The point is that worried mothers learned to believe, online, that surveillance nanochips were mixed into the H1N1 vaccination, and THAT is the reason they didn’t want their kids to get an injection. (note: there may be other good reasons to not go for that injection, but this is a stupid one) The point is that many people guiltily believed that the tsunami of Christmas 2004 was natures’ revenge on the humans that are thrashing the planet. The point is that economy and ecology should always have been two versions of the same story – but somehow they are caught up in a fatal zero-sum game.
The TransNatural project, of which this exhibition is the first move, tries to explore elements of a new narrative about the relation between nature and techology, and also tries to adress some practical means that would justify such a narrative.
The idea TransNatural wants to lightly step over the (continously percieved and performed) essential anatagonism, deeply rooted in mythology, between nature and technology. TransNatural is an exploration of possibilites towards reconciliation, in objects, images, poetics, processes and technologies.

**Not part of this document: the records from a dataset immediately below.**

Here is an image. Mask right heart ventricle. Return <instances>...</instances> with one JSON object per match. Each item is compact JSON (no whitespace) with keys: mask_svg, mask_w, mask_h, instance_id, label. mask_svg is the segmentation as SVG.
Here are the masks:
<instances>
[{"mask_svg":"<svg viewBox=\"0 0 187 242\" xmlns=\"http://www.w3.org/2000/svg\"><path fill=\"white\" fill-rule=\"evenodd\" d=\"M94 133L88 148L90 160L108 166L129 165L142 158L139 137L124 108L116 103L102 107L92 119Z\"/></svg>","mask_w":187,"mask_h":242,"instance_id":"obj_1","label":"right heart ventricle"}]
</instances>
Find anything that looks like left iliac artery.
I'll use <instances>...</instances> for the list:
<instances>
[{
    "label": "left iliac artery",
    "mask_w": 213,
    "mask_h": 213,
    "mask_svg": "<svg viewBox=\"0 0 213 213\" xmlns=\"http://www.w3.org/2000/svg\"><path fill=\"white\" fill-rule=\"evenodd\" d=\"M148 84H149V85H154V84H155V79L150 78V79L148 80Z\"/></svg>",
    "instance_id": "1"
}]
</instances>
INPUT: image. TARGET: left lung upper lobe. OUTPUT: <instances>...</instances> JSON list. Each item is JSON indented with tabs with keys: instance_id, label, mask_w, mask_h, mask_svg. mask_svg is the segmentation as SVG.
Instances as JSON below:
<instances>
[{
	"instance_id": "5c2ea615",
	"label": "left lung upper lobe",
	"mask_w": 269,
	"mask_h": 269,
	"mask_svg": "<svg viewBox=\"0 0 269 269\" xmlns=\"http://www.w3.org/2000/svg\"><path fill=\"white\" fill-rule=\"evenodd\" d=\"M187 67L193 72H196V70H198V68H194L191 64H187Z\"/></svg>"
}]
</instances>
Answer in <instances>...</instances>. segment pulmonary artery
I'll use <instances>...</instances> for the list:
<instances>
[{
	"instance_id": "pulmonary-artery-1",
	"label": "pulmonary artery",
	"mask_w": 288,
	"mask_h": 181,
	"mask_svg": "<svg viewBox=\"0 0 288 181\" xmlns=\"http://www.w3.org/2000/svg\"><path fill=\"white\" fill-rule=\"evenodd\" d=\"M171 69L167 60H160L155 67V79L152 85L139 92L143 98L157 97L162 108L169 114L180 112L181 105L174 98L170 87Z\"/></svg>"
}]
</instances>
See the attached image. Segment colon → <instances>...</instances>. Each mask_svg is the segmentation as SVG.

The TransNatural, in this sense, is a space we haven’t really entered yet. We’re sidetracked by dystopian variants (Grey Goo, genetically enhanced supersoldiers going rogue, not to mention Frankenstein) But along the dystopian track we end up with the same old classical battle between good (nature) and evil (technology… ok it’s cool as well, but hardly ever harmless) And we have to get rid of that story if we want to make it with our biosphere, because the problem is: if nature wins, humans loose everything. (think of 2012 the movie, and WaterWorld) But if technology wins, humans loose everything too. (the Matrix, Ray Kurzweills Singularity)
So, what is and what isn’t TransNatural ?
Bio-art itself isn’t, but Eduardo Zac (how made Alba, the fluorescent rabbit) is. Adam Zaretsky isn’t, with his attempts at two headed zebra-fish. Tobie Kerridges Biojewellery is, Guerilla Gardening isn’t (that’s still a war after all) Hundertwasser isn’t. But Cradle-to-Cradle and Grave-to-Cradle is. And Rachel Armstrongs’ Living Architecture is.
The Cyborg isnt -Robocop, the Borg, half human meat, half stainless steel, and always war between the two halves. But the Nexus 6 from Blade Runner is.
Yes, nature was always complete, but also it is never finished. This could be naïve utopism if it wasn’t also a pragmatic need.
TransNatural is meant as a probing gesture of reconciliation.